Archives de catégorie : Littérature générale

N’éteins pas la lumiere

Alors si on veut lire un polar qui verse dans l’invraisemblable, le grossier, le rajout, la caricature de tout, l’excès de violence gratuite, c’est carrément une bonne idée de lire ça. Niveau subtilité en revanche, aucun échantillon.

C’est l’histoire d’une jeune femme persécutée mais elle ne sait par qui évidemment. Alors elle va faire une suite de n’importe quoi, il va même y avoir un flic qui sert à rien à part donner un coté « flic cultivé spleen belles femmes un serial killer invisible en mire », un chien mort, des viols, de l’inceste … parce qu’il ne faut lésiner sur rien pour vendre.

tout un ete sans facebook

Par l’auteur du Fakir qui se promenait dans une armoire Ikea.

C’est parfois drôle (rarement), un tantinet trop facile. L’histoire d’Agatha Crispies une policière noire mutée dans un autre NY, village de pacotille et qui mène une enquête prétexte pour raconter quelques blagues, quelques anecdotes littéraires, …

ça se lit facilement, des chapitres courts, ça occupe bien une soirée.

crime en toutes lettres

la victime c’est agatha christie non ?

une relance d’Hercule Poirot mais qu’est ce que c’est brouillon.

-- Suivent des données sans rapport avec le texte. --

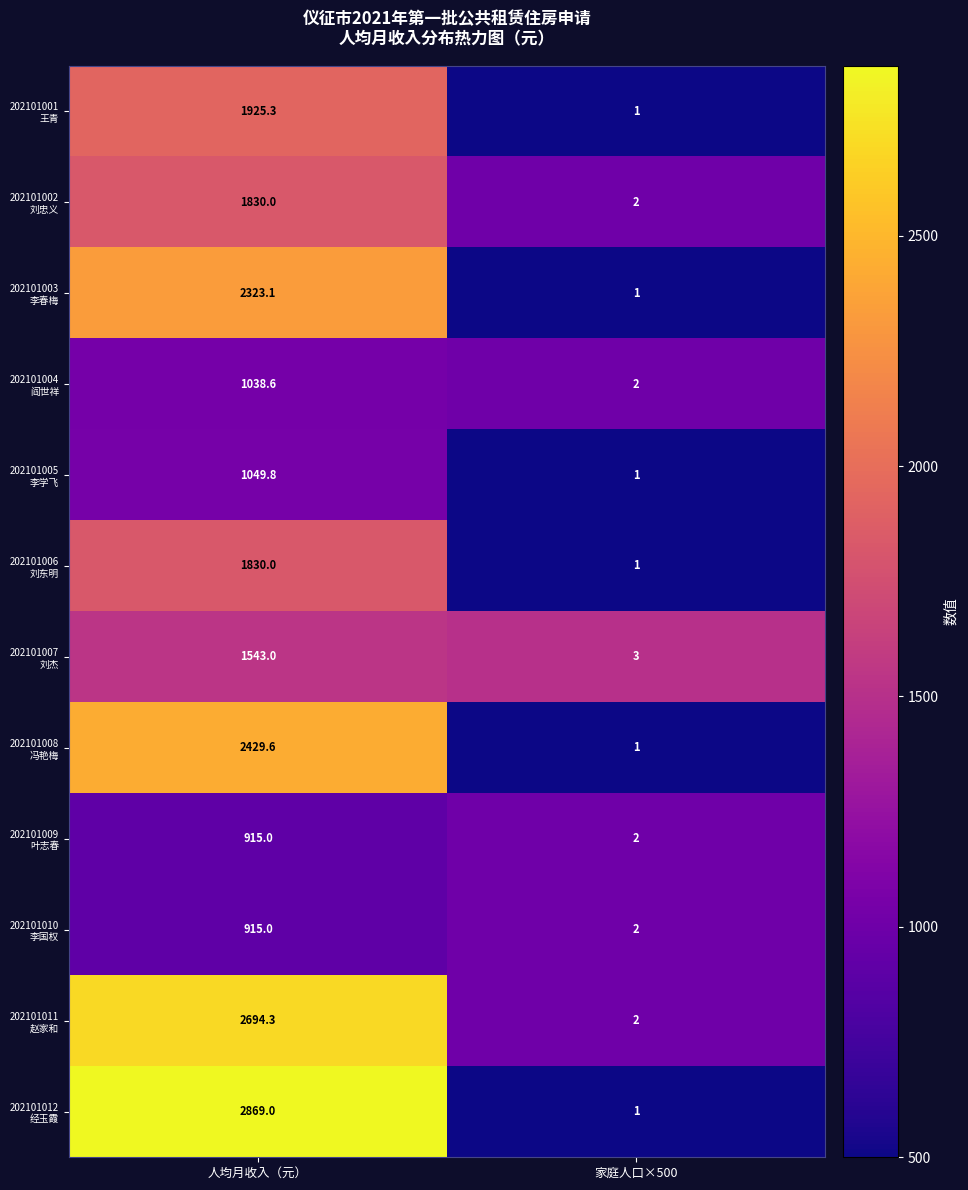

Which label corresponds to the largest value in the chart?

人均月收入（元）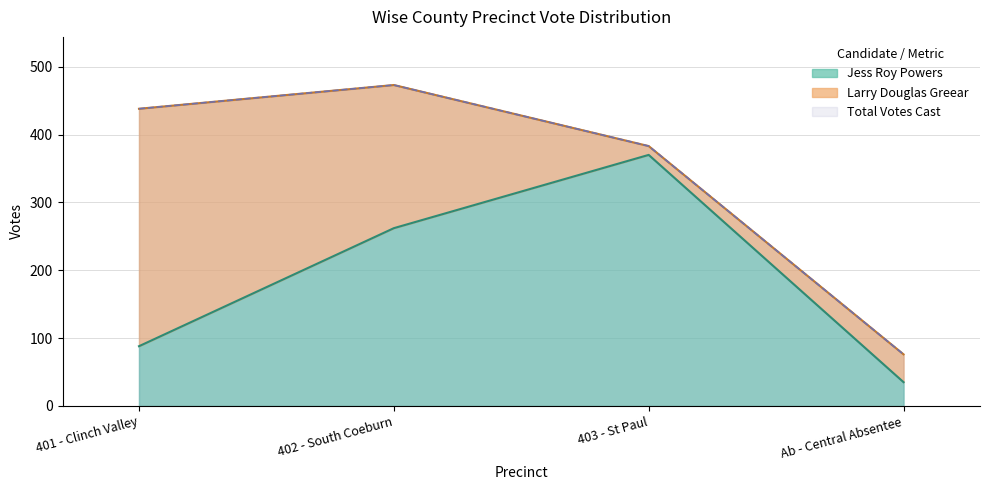

What is the label of the 4th point from the right?

401 - Clinch Valley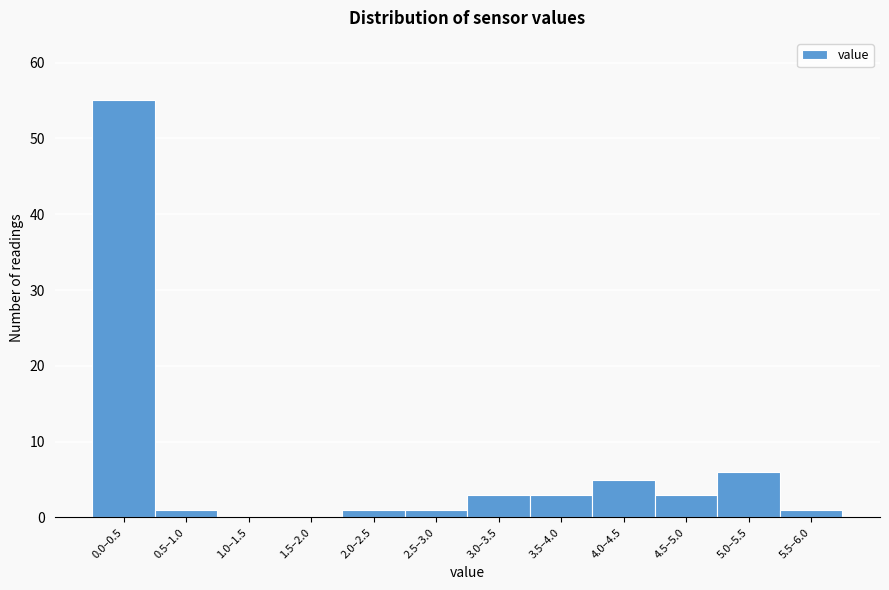

Reading left to right, list all the values displayed in this chart.

0.0–0.5=55	0.5–1.0=1	1.0–1.5=0	1.5–2.0=0	2.0–2.5=1	2.5–3.0=1	3.0–3.5=3	3.5–4.0=3	4.0–4.5=5	4.5–5.0=3	5.0–5.5=6	5.5–6.0=1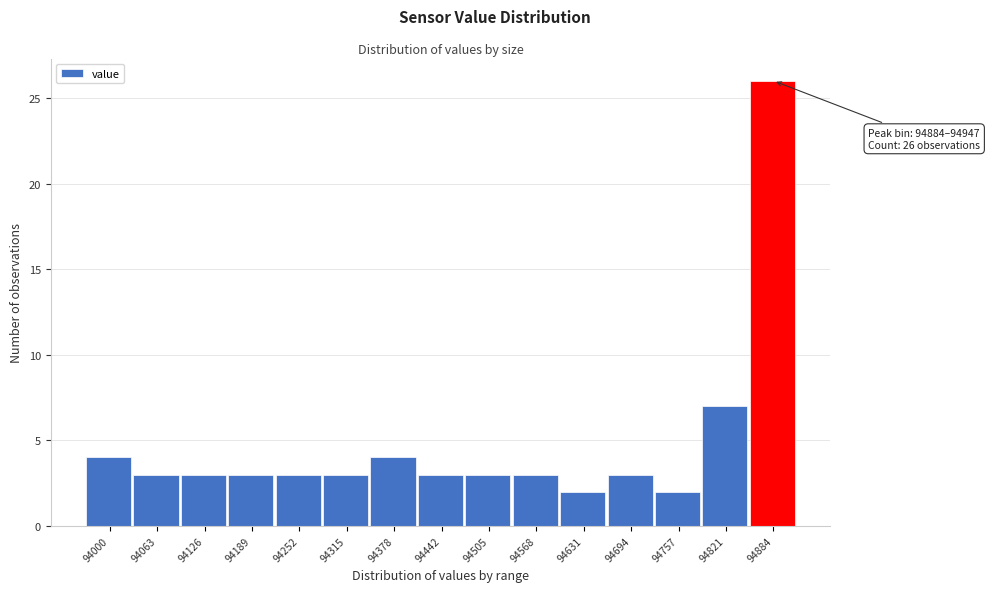

Reading left to right, list all the values displayed in this chart.

4	3	3	3	3	3	4	3	3	3	2	3	2	7	26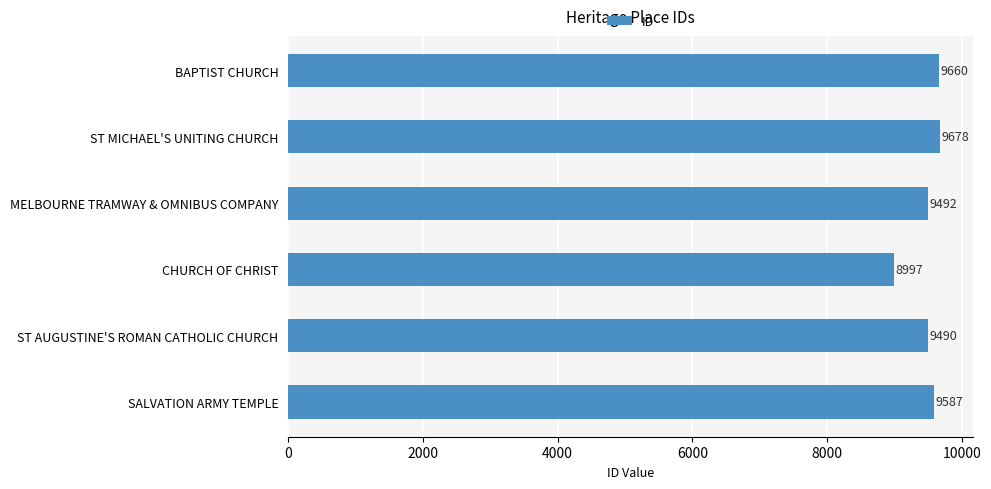

Rank the categories by value from highest to lowest.

ST MICHAEL'S UNITING CHURCH, BAPTIST CHURCH, SALVATION ARMY TEMPLE, MELBOURNE TRAMWAY & OMNIBUS COMPANY, ST AUGUSTINE'S ROMAN CATHOLIC CHURCH, CHURCH OF CHRIST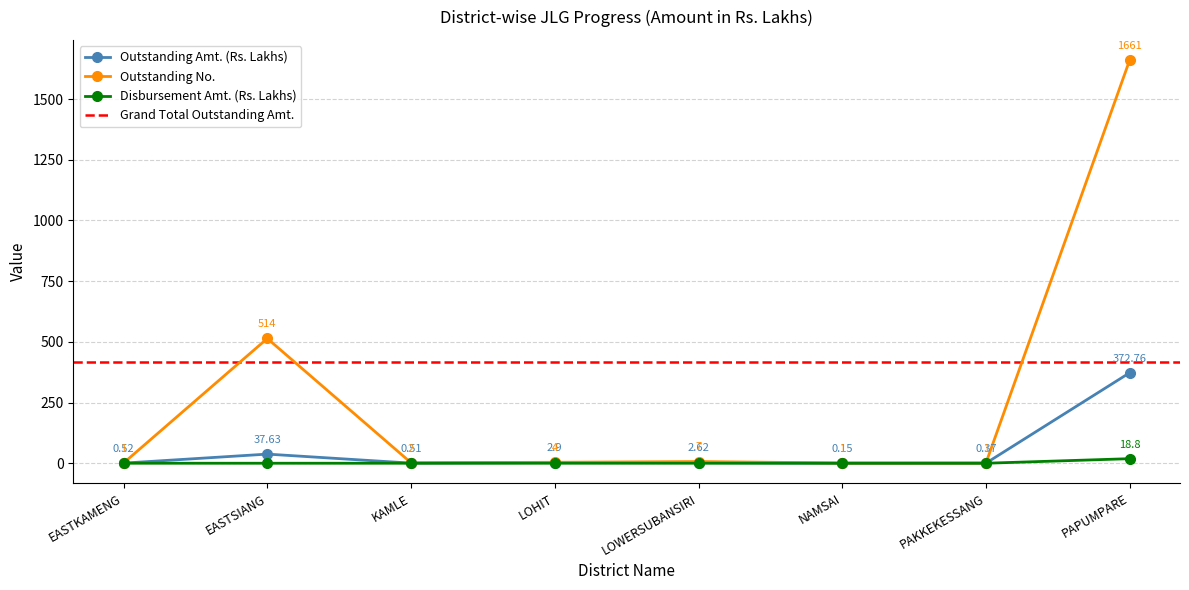

In Outstanding Amt., how many points are higher than both neighbors (excluding endpoints)?

2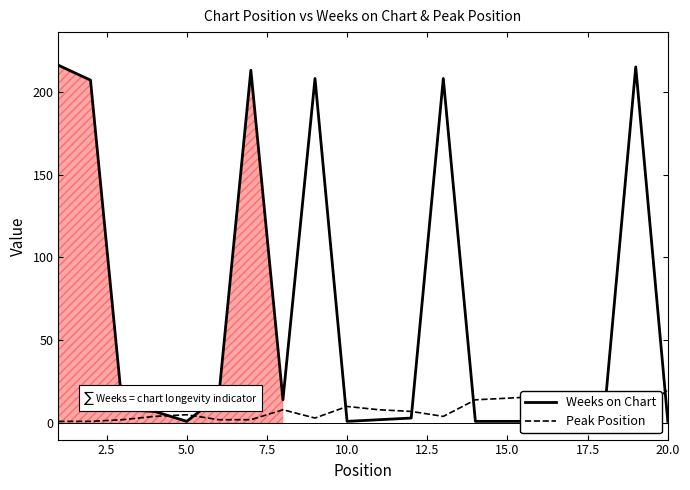

Which series has the largest total across all categories?

Weeks on Chart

Sophie Hannah n’est pas bien servie par une traduction douteuse avec des fautes d’orthographe. Pour le reste, c’est super tarabiscoté, il y a les ingrédients mais la recette n’est pas réussie. C’est trop long, les rebondissements sont téléphonés et sonnent faux. Ca ne fonctionne pas. Une idée chasse l’autre, et je le redis c’est vraiment brouillon.

Où sont-ils ? Les extraterrestres et le paradoxe de Fermi

De Mathieu Agelou, Gabriel Chardin, Jean Duprat, Alexandre Delaigue, Roland Lehoucq

 

la couverture fait un peu penser à un livre bidon mais point du tout.

en rappelant l’équation de drake, les auteurs etudient les différents filtres qui permettent de faire passer cette « équation » à un resultat non nul.

pour cela, en l’absence d’autre référentiel, ils étudient nos civilisations, notre planete, notre economie, notre démographie pour voir où ça peut mener.

bien sur pas de conclusion mais quelques questions bien amenées!

signe de vie

pas dans l’interet de l’histoire alors …

par JR Dos Santos

ce coup ci le clone du heros de dan brown va se promener dans l’espace pour rencontrer des extraterrestres qui envoient un signal contenant Pi (on sait pas pourquoi ils sont en base 10 les ET). Une sorte de remake de Contact.

« il se trouve que cette constante peut etre calculée en la divisant par une valeur » => elle s’autodivise la constante ? ça doit etre zero alors. Ah non c’est le nombre de Planck! du coup,  ça marche pas.

on a aussi droit à plein de dialogues irréels où on constate qu’une astrobiologiste a surement à peine le niveau en math du bac (discussion sur l’infini) ou le niveau cm1 (la base 60 ça existe ?).

puis on enchaine sur des considérations bogdanoviennes misérables autour du principe anthropique et du reglage des constantes universelles ou de l’intentionnalité de la vie.

vous l’avez compris, c’est de la m* et ça traine. 780 pages d’un rythme lent à crever, des dialogues pourris,  … de la littérature pour neuneu !

alors pourquoi je l’ai lu ? (enfin j’avoue que j’ai sauté des passages entiers de dialogues foireux et répétitifs):
– surement que je suis un peu neuneu
– C’est super simple à lire, tellement c’est beta, du coup pour le soir avant de se coucher c’est bien.
– il y a un effet « page-turner » qui fonctionne, les chapitres sont courts alors on se dit, aller encore un, ça va bien finir par bouger …

 

La strategie ender

L histoire d un jeune garçon dont le destin est de devenir le commandant suprême des forces armées en train de mener une guerre contre des extra terrestres, les doryphores.

Ça pose des questions philosophiques interessantes et même s il y a quelques longueurs, et que l âge des héros laisse perplexe, c est une belle saga originale et prenante.